While they share the same playing surface, if you sit down with a friend to play, it’s entirely clear which set of rules you should be using, based on the pieces on the board.
In business, it’s not that simple.
It’s Monday morning and you sit down at your desk.
Should this week’s focus be on steps toward securing the partnership that could be the key to opening up that new market segment that’s so promising (“chess”), or on how to fill the open slot on the development team who’s work is slipping (“checkers”)?
In some idealized textbook world, both happen in parallel: You as leader focus on the “big picture” strategic issues, your team on the executional tactics.
Not in the real world.
Here, what you focus on matters. It sets the priority.

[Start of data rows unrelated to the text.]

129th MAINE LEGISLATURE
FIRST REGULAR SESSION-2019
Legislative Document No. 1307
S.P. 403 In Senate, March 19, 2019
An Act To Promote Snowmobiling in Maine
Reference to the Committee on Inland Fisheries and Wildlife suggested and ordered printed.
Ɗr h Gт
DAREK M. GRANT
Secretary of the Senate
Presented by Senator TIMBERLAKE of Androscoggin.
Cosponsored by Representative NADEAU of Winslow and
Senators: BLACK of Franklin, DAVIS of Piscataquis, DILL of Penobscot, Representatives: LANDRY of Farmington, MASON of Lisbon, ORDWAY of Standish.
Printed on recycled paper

Your team notices, and that’s where they focus. (That's even before you get to the issue of your incremental experience and ability to contribute to the best outcome.)
If you meet with the hiring manager and her HR partner to discuss the open slot, their efforts to fill it take on a different level of urgency. If you meet with the candidates, you’re more likely to land the top prospect.
Conversely, if you leave the job of laying out the critical strategic partnership framework with your Director of Business Development, the deal is less likely to come together than if you are a hands-on participant in the process.
Substitute any set of “checkers” and “chess” issues, and the challenge as to where to focus is the same:
- The design review, or the new product strategy meeting?
- The customer visit, or the next generation go-to-market innovation council presentation?
- The current parts shortage or the long term cost reduction initiative?
- The compensation plan or alternatives for opening up South America?
As a team, you need to win at both strategy and tactics, chess and checkers. Which means that as a leader, of a team large or small, you have to lead in both.
My purpose here is to get you to think about that. To think how you’re balancing your time. To realize that you don’t win big in the long term without a well conceived strategy — but that you never even get to the long term without excellence in execution.
Chances are, you’re naturally drawn to one game more than the other. Me, I’m a bit more of a chess guy. I know plenty of more natural (and skilled) checkers players. That’s why, a couple of years ago, one early morning in a Starbucks, before my first cup of coffee, I bought a small, brass-covered magnetic travel game of checkers. It’s sitting on my desk to this day, to remind me to make sure to think about playing checkers each and every day, with at least as much effort as playing chess.
Think about it.
Oh, and yes, also know when it's time to stop playing, and time to sit down with your wife for a glass of wine… which it is here, and now.